# [PROMPT]
Please give again every entry exactly as it appears, setting aside the pictures.

# [EXERCISE INPUTS]
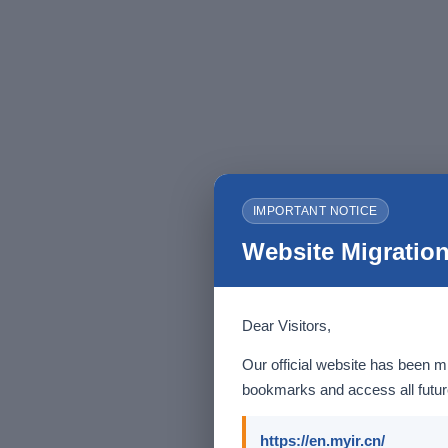
IMPORTANT NOTICE
Website Migration
Dear Visitors,
Our official website has been m
bookmarks and access all future
https://en.myir.cn/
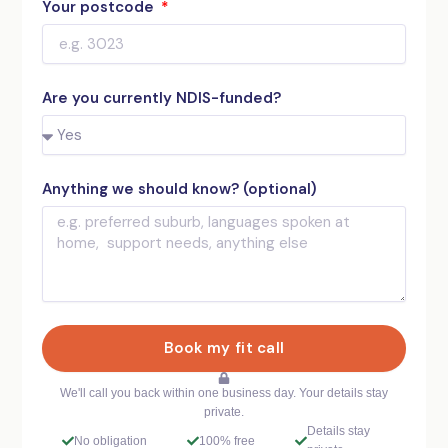
Your postcode
Are you currently NDIS-funded?
Anything we should know? (optional)
Book my fit call
We'll call you back within one business day. Your details stay
private.
Details stay
No obligation
100% free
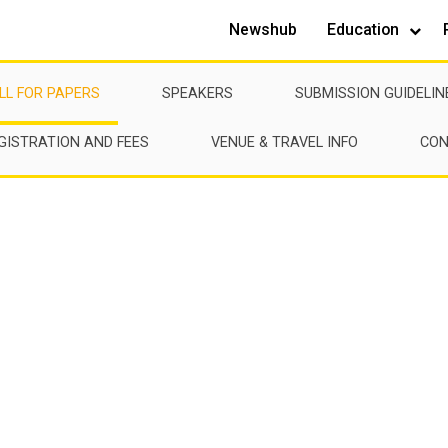
Newshub
Education
LL FOR PAPERS
SPEAKERS
SUBMISSION GUIDELIN
GISTRATION AND FEES
VENUE & TRAVEL INFO
CON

# [OUTPUT FOR THIS EXERCISE]
IMPORTANT NOTICE
Website Migration
Dear Visitors,
Our official website has been m
bookmarks and access all future
https://en.myir.cn/
Your postcode
Are you currently NDIS-funded?
Anything we should know? (optional)
Book my fit call
We'll call you back within one business day. Your details stay
private.
Details stay
No obligation
100% free
Newshub
Education
LL FOR PAPERS
SPEAKERS
SUBMISSION GUIDELIN
GISTRATION AND FEES
VENUE & TRAVEL INFO
CON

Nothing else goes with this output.